If your main concern is ease of use then Victoria Concours may not be for you.

Forgetting the other waxes mentioned in this thread because i dont want to sound biased but Victoria Concours is not the easiest product to apply and remove. Anybody who knows me will know i rate the Vics very highly and its one of only two waxes i own these days but it demands respect when applying and removing.


----------



## 11alan111 (Dec 29, 2011)

The Doctor said:


> If your main concern is ease of use then Victoria Concours may not be for you.
> 
> Forgetting the other waxes mentioned in this thread because i dont want to sound biased but Victoria Concours is not the easiest product to apply and remove. Anybody who knows me will know i rate the Vics very highly and its one of only two waxes i own these days but it demands respect when applying and removing.
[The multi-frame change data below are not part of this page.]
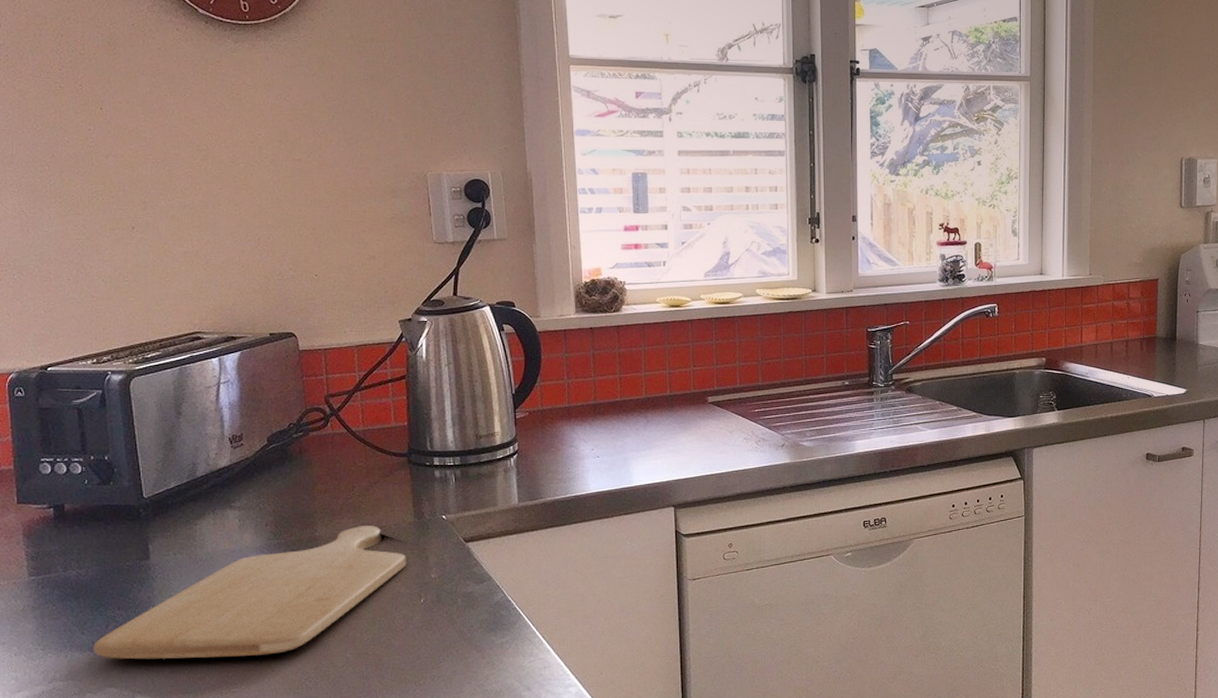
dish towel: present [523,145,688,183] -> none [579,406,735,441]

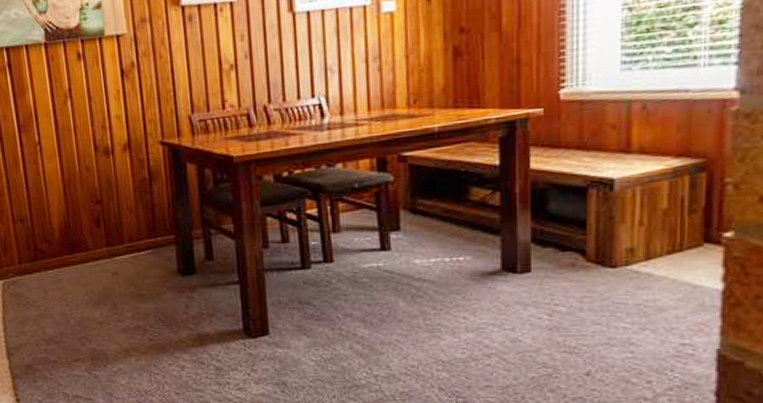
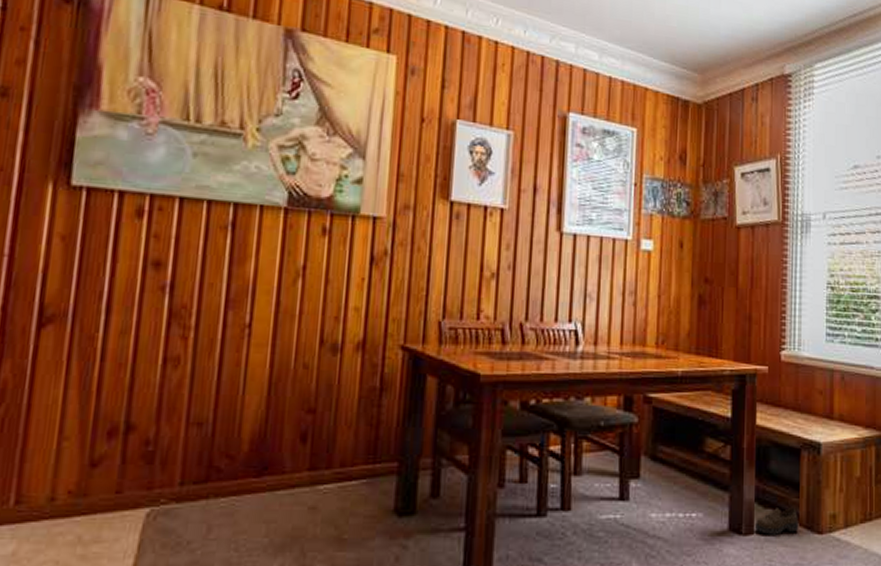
shoe: none [531,243,587,272] -> present [754,506,799,535]

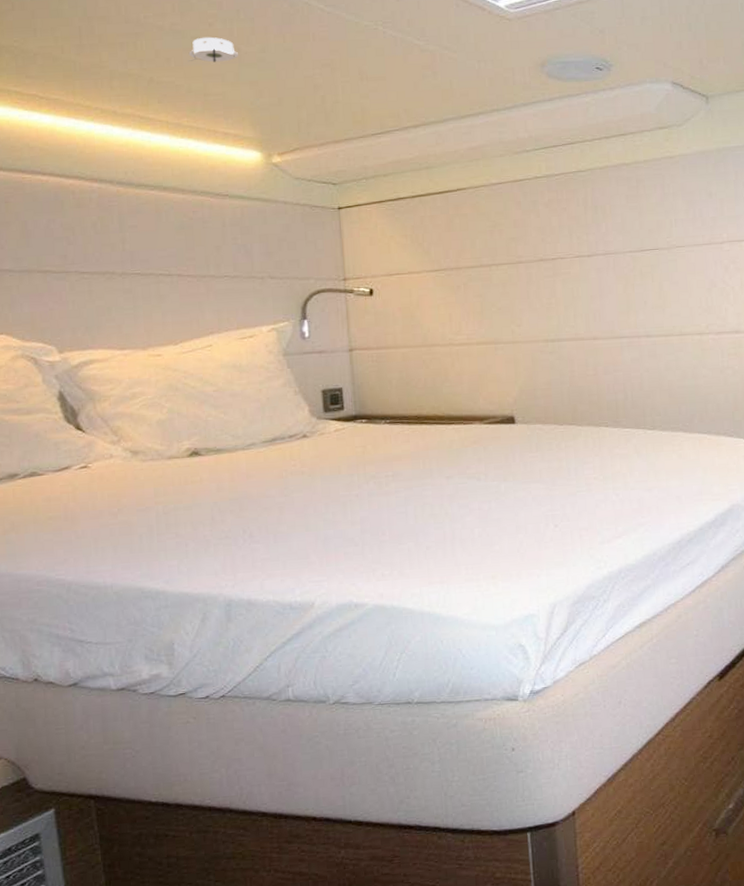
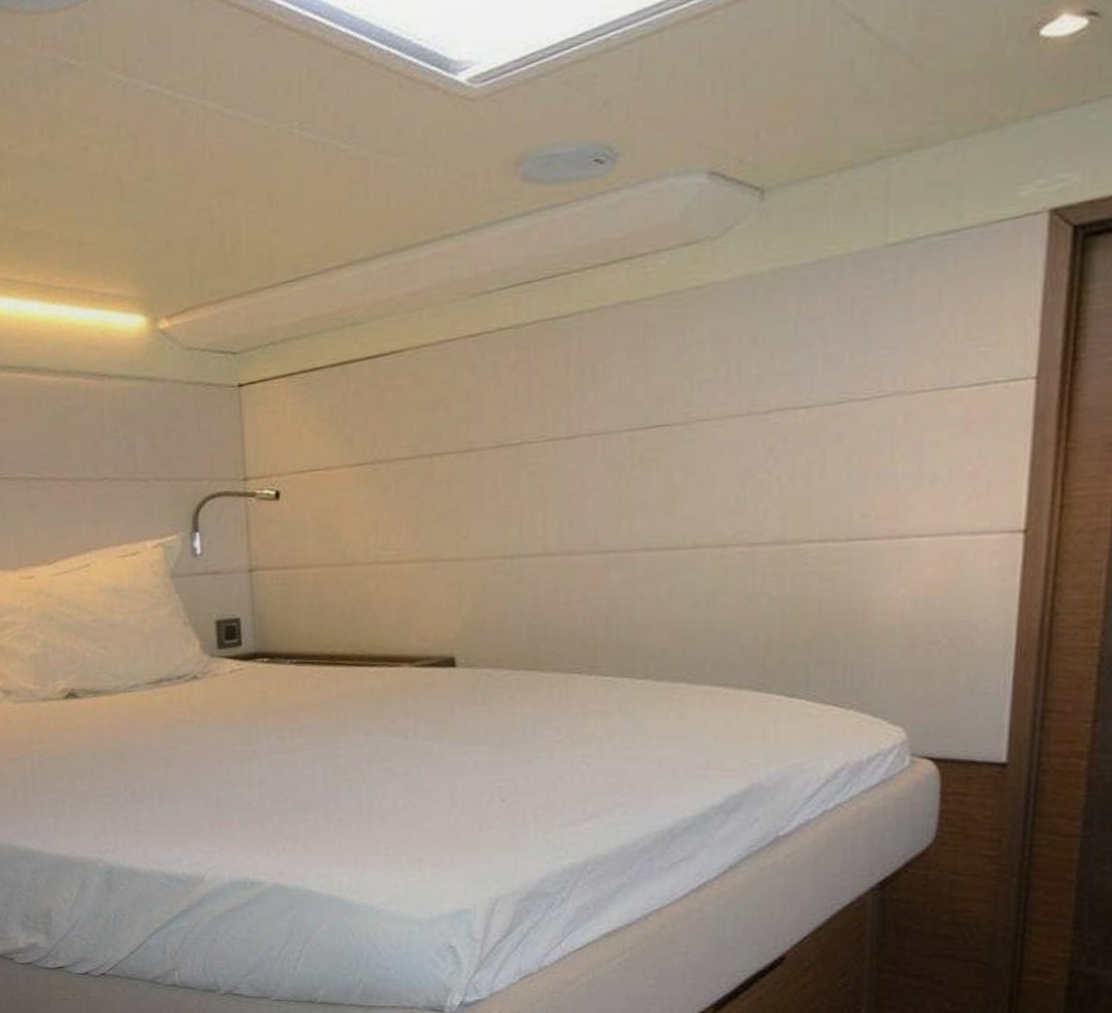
smoke detector: present [188,37,239,62] -> none [59,165,120,202]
thanks for the heads up that just leaves 2 to choose from now a/s wax or auto glym hd


----------



## rsblue (May 8, 2011)

a/s for ease a/g i think lasts a tad longer and is also easy to use just not as as wax both give similar finish would not pay full retail for hd though


----------



## The Doctor (Sep 11, 2007)

Toss a coin....and then if your like me (indecisive) you can disagree with the coin and go for the opposite :lol:


----------



## rsblue (May 8, 2011)

:lol::lol::lol::lol::lol::lol:


The Doctor said:


> Toss a coin....and then if your like me (indecisive) you can disagree with the coin and go for the opposite :lol:


----------



## J and J (Apr 4, 2010)

This is why I like and always use AS WAX


----------



## dreamtheater (Apr 12, 2010)

I have been using only AS WAX for 10 months over 4 cars. It is a very easy wax to work with. You can put it on thin or thick, leave it for hours and it will buff off easy. Gives a great finish, makes the paint work look glass. Beads great. On my car, I applied 1 layer of WAX Sept 2011, and my car does 2k miles per month and has been washed 5 times since Sept, the roof, bonnet and the top of the doors are still beading great, the tailgate and the bottom of the doors have stopped beading. 

AS WAX is so easy to use you could wax the car every few weeks as it is very easy to work with.


----------